Ministers have ditched plans to put a limit on how much MPs can earn outside parliament.
The government had floated the idea in response to the Owen Paterson sleaze row last year.
Paterson was handed a 30-day Commons suspension for breaching lobbying rules, but ended up quitting as an MP after a botched attempt by Boris Johnson to redraw the Commons standards rules in an attempt to save him.
In an attempt to defuse the row, the prime minister pledged to clamp down on MPs’ outside earnings.
Deputy prime minister Dominic Raab said at the time: “You could do it in one of two ways, you could do it by the amount or you could do it by the number of hours. We’ve asked the committee on standards to work up the detail by January.”
But in the government’s submission to the committee, Number 10 chief of staff Steve Barclay and Commons leader Mark Spencer said “the imposition of fixed constraints such as time limits on the amount of time that members can spend on outside work would be impractical”.
He said: “The imposition of time limits would not necessarily serve to address recent concerns over paid advocacy and the primary duty of MPs to serve their constituents.
“It could be possible, for example, for a member to conduct work within the accepted time limits but that does not necessarily mean such work is “appropriate” even if it did not constitute ‘paid advocacy’.”
Barclay, who is also Cabinet Office minister, added: “In respect of a cap on earnings from outside work to impose such a limit could serve to prohibit activities which do not bring undue influence to bear on the political system.
“Earnings from activities such as writing books for example, would not preclude members from meeting their principal duty to their constituents.”
Thangam Debbonaire, Labour’s shadow Commons leader, said: “This is a Prime Minister who has repeatedly allowed his own MPs to put their own private business interests ahead of their constituents and it must be stopped.

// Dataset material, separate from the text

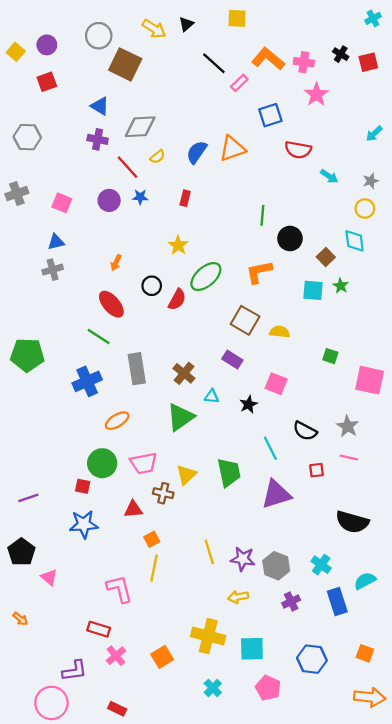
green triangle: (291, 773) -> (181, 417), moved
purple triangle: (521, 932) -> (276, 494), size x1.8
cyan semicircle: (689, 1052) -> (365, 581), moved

“He can’t just row back on his promises to tighten up the rules on second jobs just because he is in a spot of bother with his backbenchers.”
In November, the prime minister said MPs who were prioritising outside interests over their constituents should be “investigated and appropriately punished”.
And he said the rules should be changed to ban sitting MPs from being paid political consultants or lobbyists.
“The vast majority of MP’s of all parties work tirelessly for their constituents,” he said.
“That is why it is imperative that we put beyond doubt the reputation of the House of Commons by ensuring the rules which apply to MPs are up to date, effective and appropriately rigorous.”